Download scripts shown in this post.
Hi. I’ve tested your package. Creating a 800 MB csv file it took 3 hours ..Is there a way to optimize performances?
With any performance related problem the key to solving it is to work out where the time is going. In the case of PKG_CSV the time can be roughly categorised into time spent obtaining the data, i.e. running the query, and time spent processing it in PKG_CSV and writing it to disk.
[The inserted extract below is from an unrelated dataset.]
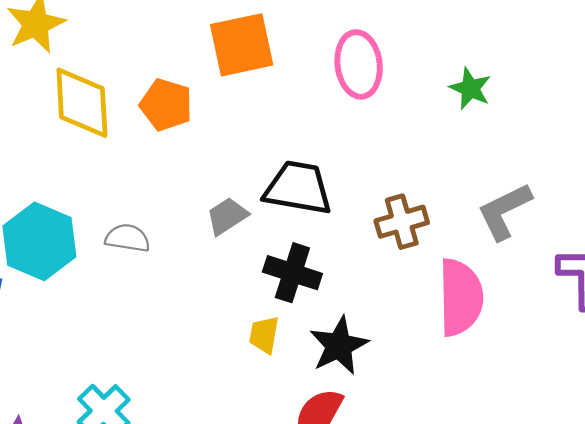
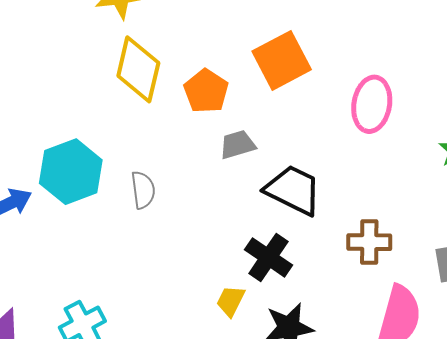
orange square: (242, 45) -> (282, 60), turned -32
gray trapezoid: (227, 216) -> (238, 145), moved
gray semicircle: (128, 238) -> (143, 190), turned 57

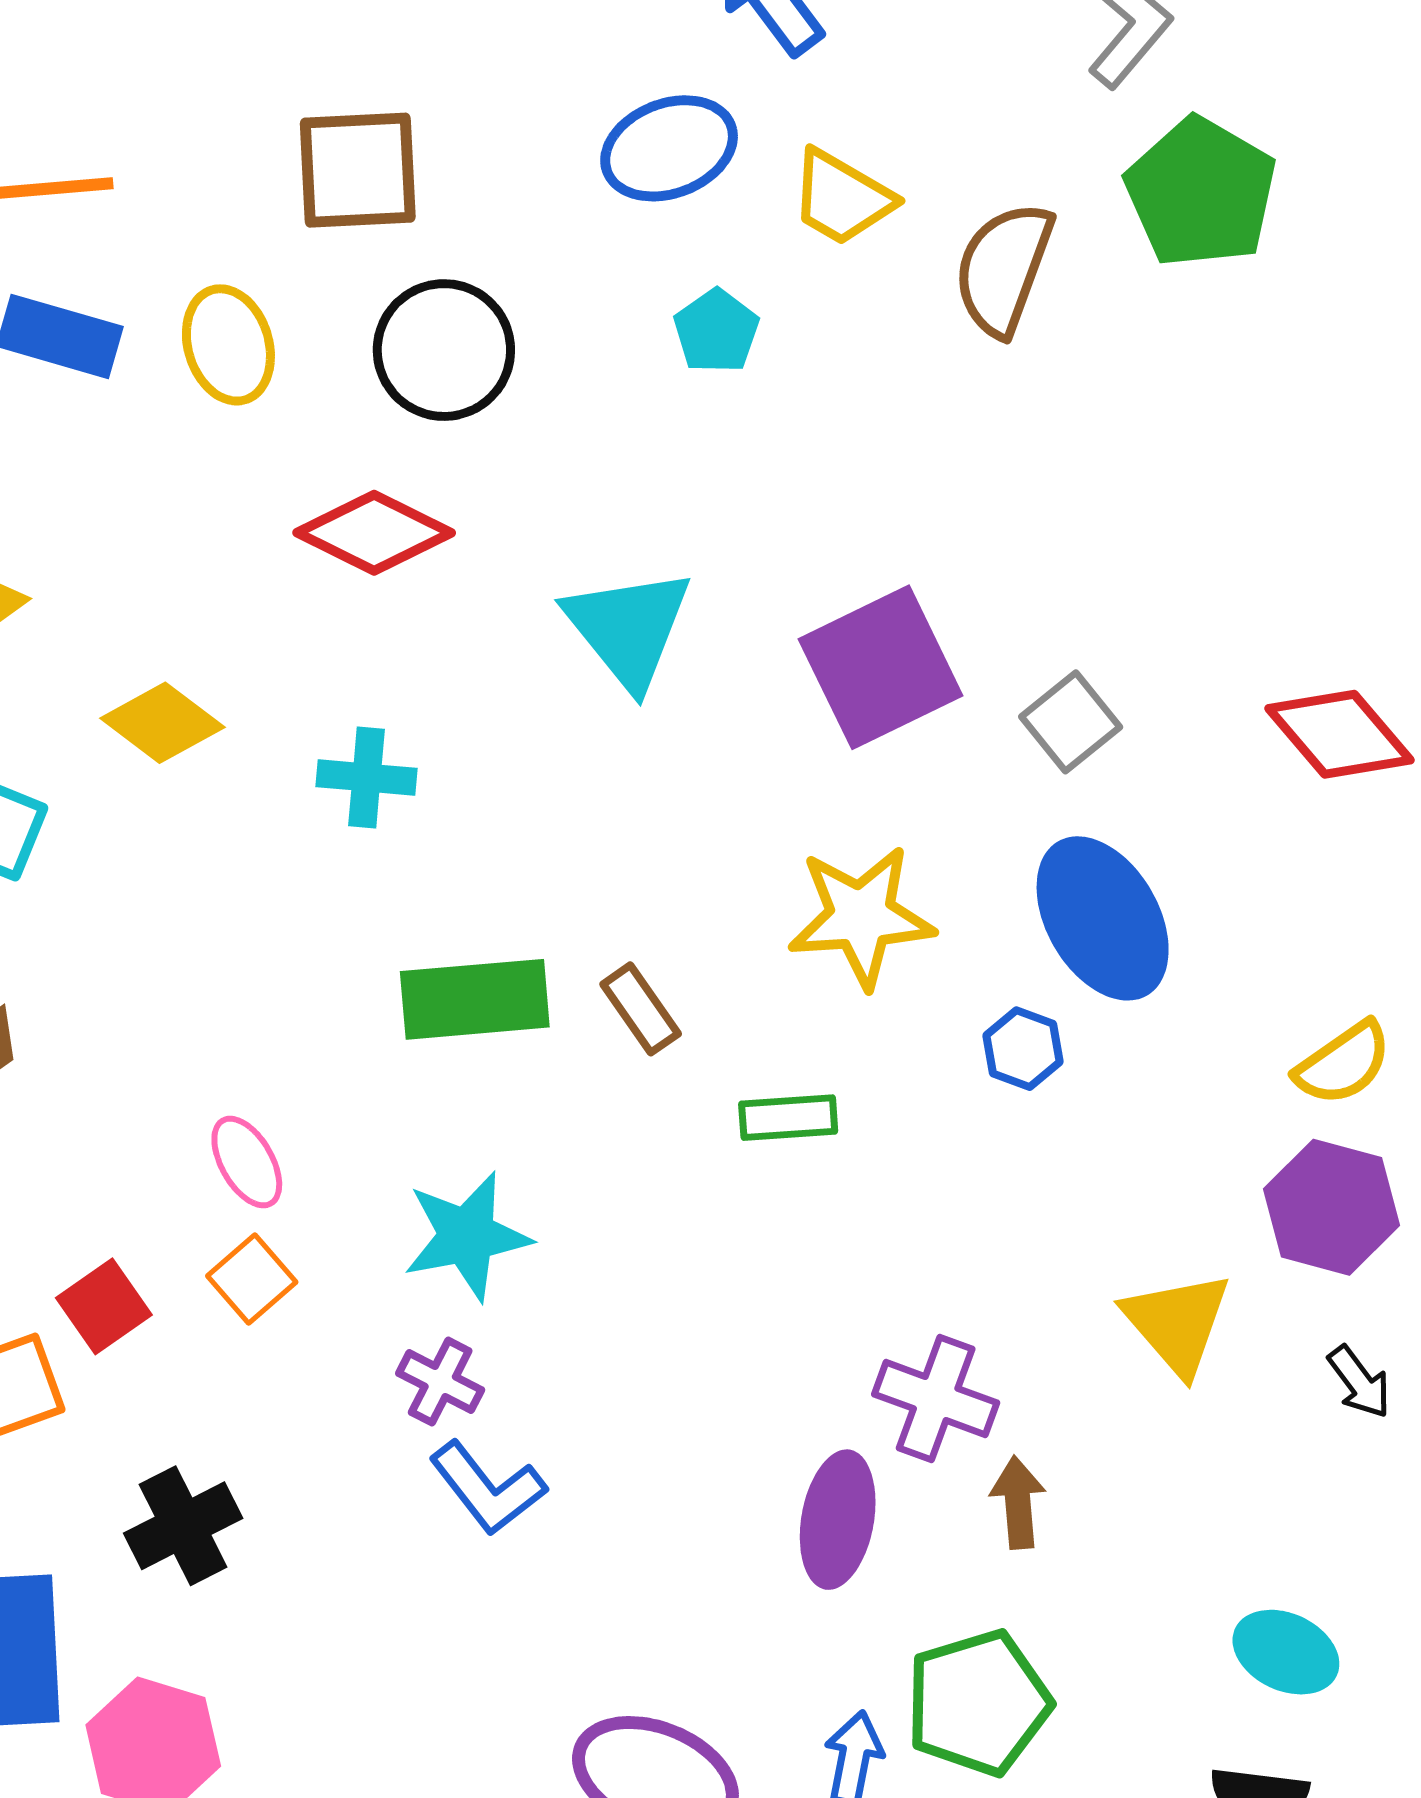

The first step for you is to work out how much of the 3 hours is spent in each part. Assuming you have sufficient space within the database, I would take the query that you’re using and create a new table out of it using CTAS (CREATE TABLE AS SELECT). This will give you a reasonable understanding of how long the query you have takes to run. If this is the majority of the 3 hours then you have a query tuning problem.
If it turns out the PKG_CSV is accounting for the majority of the time then a hard-coded approach using a cursor loop, BULK COLLECT into a collection and output via UTL_FILE may fair better as it will not need to do the data type analysis/translation that PKG_CSV does.
I hope the above is helpful. Without further details I’m not able to offer anything more specific.